Most update queries look like this:

UPDATE TABLE_NAME SET COLUMN_NAME=2, OTHER_COLUMN=to_date('31-DEC-202023:59:59','DD-MON-YYYYHH24:MI:SS'), COLUMN_STRING='Hello, thanks for your help', UPDATED_BY=-100 WHERE CODE=9999;

Most update queries I use have a version of these types of updates. The output has to be a list including each separate SQL keyword (UPDATE, SET, WHERE), each separate update statement(i.e COLUMN_NAME=2) and the final identifier (CODE=9999).

Record set —
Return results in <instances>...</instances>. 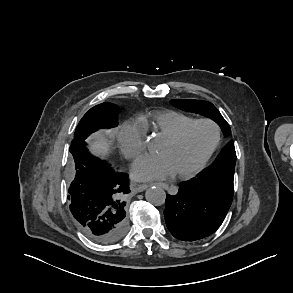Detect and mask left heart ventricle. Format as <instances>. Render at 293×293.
<instances>
[{
    "label": "left heart ventricle",
    "instance_id": "1",
    "mask_svg": "<svg viewBox=\"0 0 293 293\" xmlns=\"http://www.w3.org/2000/svg\"><path fill=\"white\" fill-rule=\"evenodd\" d=\"M215 137L213 127L207 124H197L175 143L163 140L158 153L165 155L175 173L191 170L204 156Z\"/></svg>",
    "mask_w": 293,
    "mask_h": 293
}]
</instances>
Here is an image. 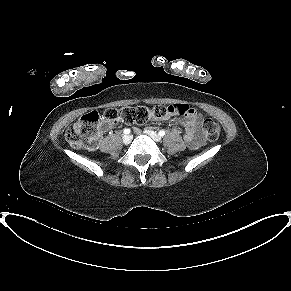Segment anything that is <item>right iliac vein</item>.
<instances>
[{
    "label": "right iliac vein",
    "mask_w": 291,
    "mask_h": 291,
    "mask_svg": "<svg viewBox=\"0 0 291 291\" xmlns=\"http://www.w3.org/2000/svg\"><path fill=\"white\" fill-rule=\"evenodd\" d=\"M131 139H132L131 135H124L122 141L125 145H128L131 142Z\"/></svg>",
    "instance_id": "63e3f726"
}]
</instances>
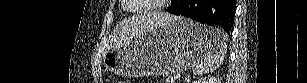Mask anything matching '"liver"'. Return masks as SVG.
I'll return each mask as SVG.
<instances>
[{
	"label": "liver",
	"instance_id": "obj_1",
	"mask_svg": "<svg viewBox=\"0 0 307 83\" xmlns=\"http://www.w3.org/2000/svg\"><path fill=\"white\" fill-rule=\"evenodd\" d=\"M173 19V15L163 12H152L147 15L134 16L125 19L113 30L111 35L112 46L120 45L140 36L141 33L148 31L153 27H157L164 22Z\"/></svg>",
	"mask_w": 307,
	"mask_h": 83
}]
</instances>
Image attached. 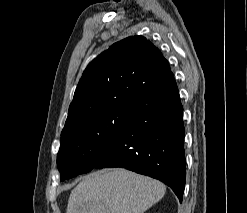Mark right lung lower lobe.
<instances>
[{
	"instance_id": "right-lung-lower-lobe-1",
	"label": "right lung lower lobe",
	"mask_w": 247,
	"mask_h": 213,
	"mask_svg": "<svg viewBox=\"0 0 247 213\" xmlns=\"http://www.w3.org/2000/svg\"><path fill=\"white\" fill-rule=\"evenodd\" d=\"M131 113L95 167L126 168L166 183L182 201L186 173L183 107L174 77L130 99Z\"/></svg>"
}]
</instances>
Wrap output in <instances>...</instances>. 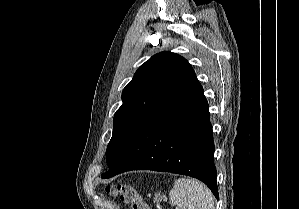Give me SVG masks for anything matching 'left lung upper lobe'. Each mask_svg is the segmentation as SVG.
<instances>
[{
    "label": "left lung upper lobe",
    "mask_w": 299,
    "mask_h": 209,
    "mask_svg": "<svg viewBox=\"0 0 299 209\" xmlns=\"http://www.w3.org/2000/svg\"><path fill=\"white\" fill-rule=\"evenodd\" d=\"M195 78L188 61L169 51L152 56L140 66L123 89V104L114 115L106 150L109 169L150 117Z\"/></svg>",
    "instance_id": "5c2ea615"
}]
</instances>
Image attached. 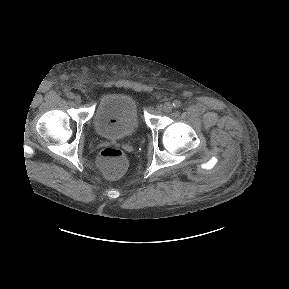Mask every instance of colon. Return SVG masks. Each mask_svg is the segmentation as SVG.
I'll list each match as a JSON object with an SVG mask.
<instances>
[{
    "instance_id": "colon-1",
    "label": "colon",
    "mask_w": 289,
    "mask_h": 289,
    "mask_svg": "<svg viewBox=\"0 0 289 289\" xmlns=\"http://www.w3.org/2000/svg\"><path fill=\"white\" fill-rule=\"evenodd\" d=\"M97 166L106 177L116 178L125 171L127 158L119 148L106 147L98 156Z\"/></svg>"
}]
</instances>
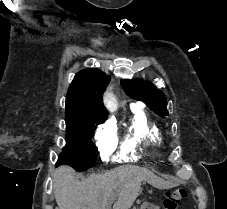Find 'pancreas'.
I'll return each instance as SVG.
<instances>
[{
	"label": "pancreas",
	"mask_w": 227,
	"mask_h": 209,
	"mask_svg": "<svg viewBox=\"0 0 227 209\" xmlns=\"http://www.w3.org/2000/svg\"><path fill=\"white\" fill-rule=\"evenodd\" d=\"M143 209H154L152 206H145Z\"/></svg>",
	"instance_id": "obj_1"
}]
</instances>
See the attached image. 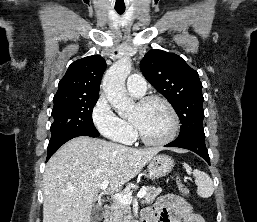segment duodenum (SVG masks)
<instances>
[{
    "label": "duodenum",
    "instance_id": "410a0bca",
    "mask_svg": "<svg viewBox=\"0 0 257 222\" xmlns=\"http://www.w3.org/2000/svg\"><path fill=\"white\" fill-rule=\"evenodd\" d=\"M103 210H104V217L107 218L110 214L111 207L109 205H104Z\"/></svg>",
    "mask_w": 257,
    "mask_h": 222
}]
</instances>
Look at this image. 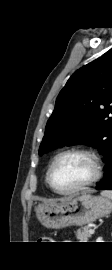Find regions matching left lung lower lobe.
Instances as JSON below:
<instances>
[{
	"mask_svg": "<svg viewBox=\"0 0 112 270\" xmlns=\"http://www.w3.org/2000/svg\"><path fill=\"white\" fill-rule=\"evenodd\" d=\"M105 163L104 177L96 184V188L112 190V154Z\"/></svg>",
	"mask_w": 112,
	"mask_h": 270,
	"instance_id": "1",
	"label": "left lung lower lobe"
}]
</instances>
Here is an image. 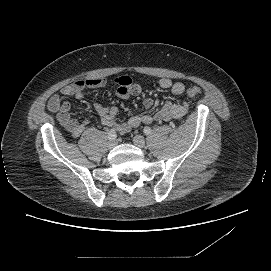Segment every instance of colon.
Here are the masks:
<instances>
[{"mask_svg":"<svg viewBox=\"0 0 271 271\" xmlns=\"http://www.w3.org/2000/svg\"><path fill=\"white\" fill-rule=\"evenodd\" d=\"M130 93L131 94H137L138 93V88L134 85H132L130 88ZM202 93L201 89L199 87H190L186 90L185 94L188 97H197L200 96Z\"/></svg>","mask_w":271,"mask_h":271,"instance_id":"1","label":"colon"}]
</instances>
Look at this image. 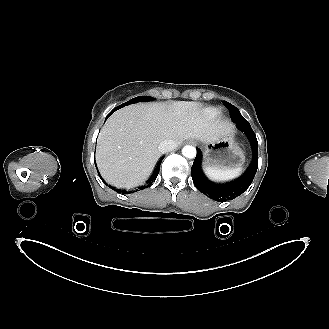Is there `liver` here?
Wrapping results in <instances>:
<instances>
[{
  "label": "liver",
  "mask_w": 329,
  "mask_h": 329,
  "mask_svg": "<svg viewBox=\"0 0 329 329\" xmlns=\"http://www.w3.org/2000/svg\"><path fill=\"white\" fill-rule=\"evenodd\" d=\"M234 126L212 107L193 101L129 106L113 113L101 129L96 162L102 177L117 188H131L152 173L160 142L185 139L208 143L227 136Z\"/></svg>",
  "instance_id": "6515ba94"
}]
</instances>
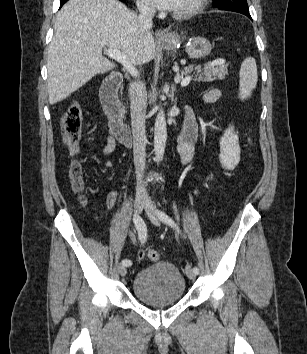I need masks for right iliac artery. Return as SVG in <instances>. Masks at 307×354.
<instances>
[{"mask_svg":"<svg viewBox=\"0 0 307 354\" xmlns=\"http://www.w3.org/2000/svg\"><path fill=\"white\" fill-rule=\"evenodd\" d=\"M133 222H134L135 227L138 231L139 239H140L141 243L144 244L146 241V238H147L146 226H145L144 222L142 221V219L136 214L134 215ZM122 264L125 266H131L132 261L128 260V259H124L122 261Z\"/></svg>","mask_w":307,"mask_h":354,"instance_id":"1","label":"right iliac artery"}]
</instances>
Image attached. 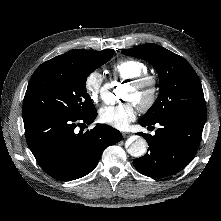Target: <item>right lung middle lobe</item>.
Wrapping results in <instances>:
<instances>
[{
	"mask_svg": "<svg viewBox=\"0 0 221 221\" xmlns=\"http://www.w3.org/2000/svg\"><path fill=\"white\" fill-rule=\"evenodd\" d=\"M113 49L94 51L77 61L48 60L34 74L25 93L22 114L83 117L96 111L86 92L87 77L105 64Z\"/></svg>",
	"mask_w": 221,
	"mask_h": 221,
	"instance_id": "right-lung-middle-lobe-1",
	"label": "right lung middle lobe"
}]
</instances>
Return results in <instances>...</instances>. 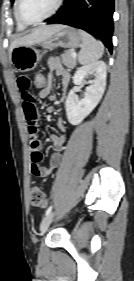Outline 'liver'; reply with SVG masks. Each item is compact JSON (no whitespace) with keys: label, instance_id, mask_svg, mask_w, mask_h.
Returning <instances> with one entry per match:
<instances>
[{"label":"liver","instance_id":"liver-1","mask_svg":"<svg viewBox=\"0 0 134 281\" xmlns=\"http://www.w3.org/2000/svg\"><path fill=\"white\" fill-rule=\"evenodd\" d=\"M63 25H48L34 29L31 33L15 39L10 46V52L17 46L32 45L43 41L52 34L56 33Z\"/></svg>","mask_w":134,"mask_h":281}]
</instances>
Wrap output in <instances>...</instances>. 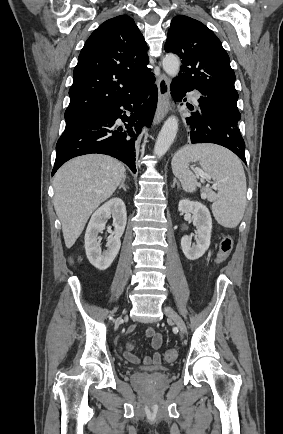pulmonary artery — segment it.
<instances>
[{
  "label": "pulmonary artery",
  "instance_id": "pulmonary-artery-1",
  "mask_svg": "<svg viewBox=\"0 0 283 434\" xmlns=\"http://www.w3.org/2000/svg\"><path fill=\"white\" fill-rule=\"evenodd\" d=\"M191 98H192L193 100H196V99H197V96H196L195 94H192V95H191Z\"/></svg>",
  "mask_w": 283,
  "mask_h": 434
}]
</instances>
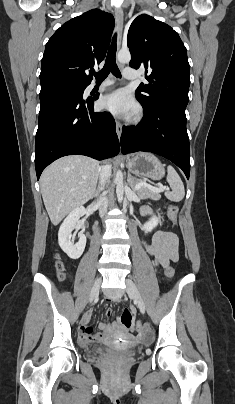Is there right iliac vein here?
Listing matches in <instances>:
<instances>
[{
  "label": "right iliac vein",
  "instance_id": "right-iliac-vein-1",
  "mask_svg": "<svg viewBox=\"0 0 235 404\" xmlns=\"http://www.w3.org/2000/svg\"><path fill=\"white\" fill-rule=\"evenodd\" d=\"M100 284H101V278H97V280L95 281L94 286L91 290L90 299H89L90 303H92L94 301V299H96L98 297Z\"/></svg>",
  "mask_w": 235,
  "mask_h": 404
}]
</instances>
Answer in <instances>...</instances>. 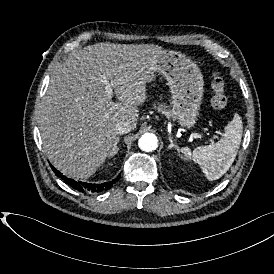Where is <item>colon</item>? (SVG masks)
<instances>
[{"mask_svg": "<svg viewBox=\"0 0 274 274\" xmlns=\"http://www.w3.org/2000/svg\"><path fill=\"white\" fill-rule=\"evenodd\" d=\"M211 87L213 91L211 104L216 109H222L227 105L228 99L222 78L216 74L211 79Z\"/></svg>", "mask_w": 274, "mask_h": 274, "instance_id": "5ec220e1", "label": "colon"}]
</instances>
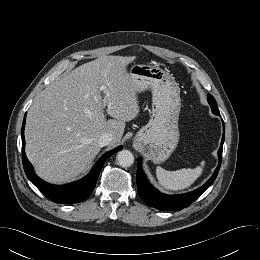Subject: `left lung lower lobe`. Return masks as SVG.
<instances>
[{
  "mask_svg": "<svg viewBox=\"0 0 260 260\" xmlns=\"http://www.w3.org/2000/svg\"><path fill=\"white\" fill-rule=\"evenodd\" d=\"M223 121V120H222ZM225 133L223 132L222 141L220 148L218 150L219 155V165L217 166L212 177L200 188L182 195H165L156 190L147 180L144 172L141 169V160L138 159V169H137V187L138 194L142 200L152 207L160 210L167 211H180L183 208L188 207L192 202H194L203 192H205L214 182L217 177L219 167L222 160V149L224 143Z\"/></svg>",
  "mask_w": 260,
  "mask_h": 260,
  "instance_id": "obj_1",
  "label": "left lung lower lobe"
}]
</instances>
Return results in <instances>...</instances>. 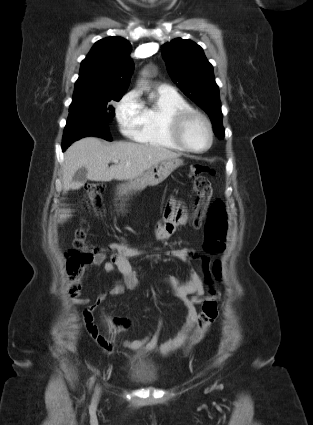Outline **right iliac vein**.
I'll list each match as a JSON object with an SVG mask.
<instances>
[{"mask_svg":"<svg viewBox=\"0 0 313 425\" xmlns=\"http://www.w3.org/2000/svg\"><path fill=\"white\" fill-rule=\"evenodd\" d=\"M99 393H100V390H99V389H97L96 394H95V397H94V401H96V400H97V398H98V396H99Z\"/></svg>","mask_w":313,"mask_h":425,"instance_id":"obj_1","label":"right iliac vein"}]
</instances>
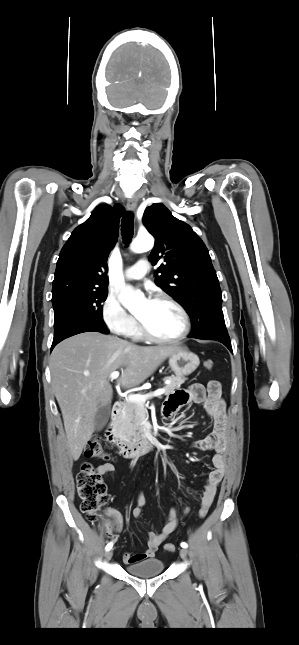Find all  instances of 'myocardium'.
<instances>
[{"label":"myocardium","mask_w":299,"mask_h":645,"mask_svg":"<svg viewBox=\"0 0 299 645\" xmlns=\"http://www.w3.org/2000/svg\"><path fill=\"white\" fill-rule=\"evenodd\" d=\"M153 301L165 302L173 306L181 315L183 327L179 334L173 337H158L152 334L146 325L137 317L138 330L143 338L154 343H176L183 340L190 332L191 320L187 310L174 298L169 295L160 294Z\"/></svg>","instance_id":"obj_1"}]
</instances>
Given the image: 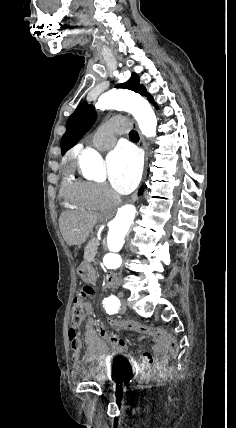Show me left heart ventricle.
I'll use <instances>...</instances> for the list:
<instances>
[{
	"mask_svg": "<svg viewBox=\"0 0 236 428\" xmlns=\"http://www.w3.org/2000/svg\"><path fill=\"white\" fill-rule=\"evenodd\" d=\"M96 180H97V181H101L102 179H101V178H97Z\"/></svg>",
	"mask_w": 236,
	"mask_h": 428,
	"instance_id": "1",
	"label": "left heart ventricle"
}]
</instances>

Task list —
1) According to the passage on SQL update queries, which SQL keywords must each appear as a separate item in the output list?
2) Copy the passage on SQL update queries word for word, between "UPDATE TABLE_NAME SET" and "final identifier (CODE=9999).", inclusive.
3) Carry the passage on SQL update queries forward, picking up after its final sentence.

Exercise answers —
1) UPDATE, SET and WHERE.

2)
UPDATE TABLE_NAME SET COLUMN_NAME=2, OTHER_COLUMN=to_date('31-DEC-202023:59:59','DD-MON-YYYYHH24:MI:SS'), COLUMN_STRING='Hello, thanks for your help', UPDATED_BY=-100 WHERE CODE=9999;

Most update queries I use have a version of these types of updates. The output has to be a list including each separate SQL keyword (UPDATE, SET, WHERE), each separate update statement(i.e COLUMN_NAME=2) and the final identifier (CODE=9999).

3)
Ideally, the result would look something like this:

list = ['UPDATE', 'TABLE_NAME', 'SET', 'COLUMN_NAME=2', 'OTHER_COLUMN=("31-DEC-2020 23:59:59","DD-MON-YYYY HH24:MI:SS")', COLUMN_STRING='Hello, thanks for your help', 'UPDATED_BY=-100', 'WHERE', 'CODE=9999']

Initially I tried doing this using a string.split() splitting on the spaces, but when dealing with one of my slightly more complex queries like the one above, the split method doesn't deal well with string updates such as the one I'm trying to make in COLUMN_STRING or those in OTHER_COLUMN due to the blank spaces in those updates.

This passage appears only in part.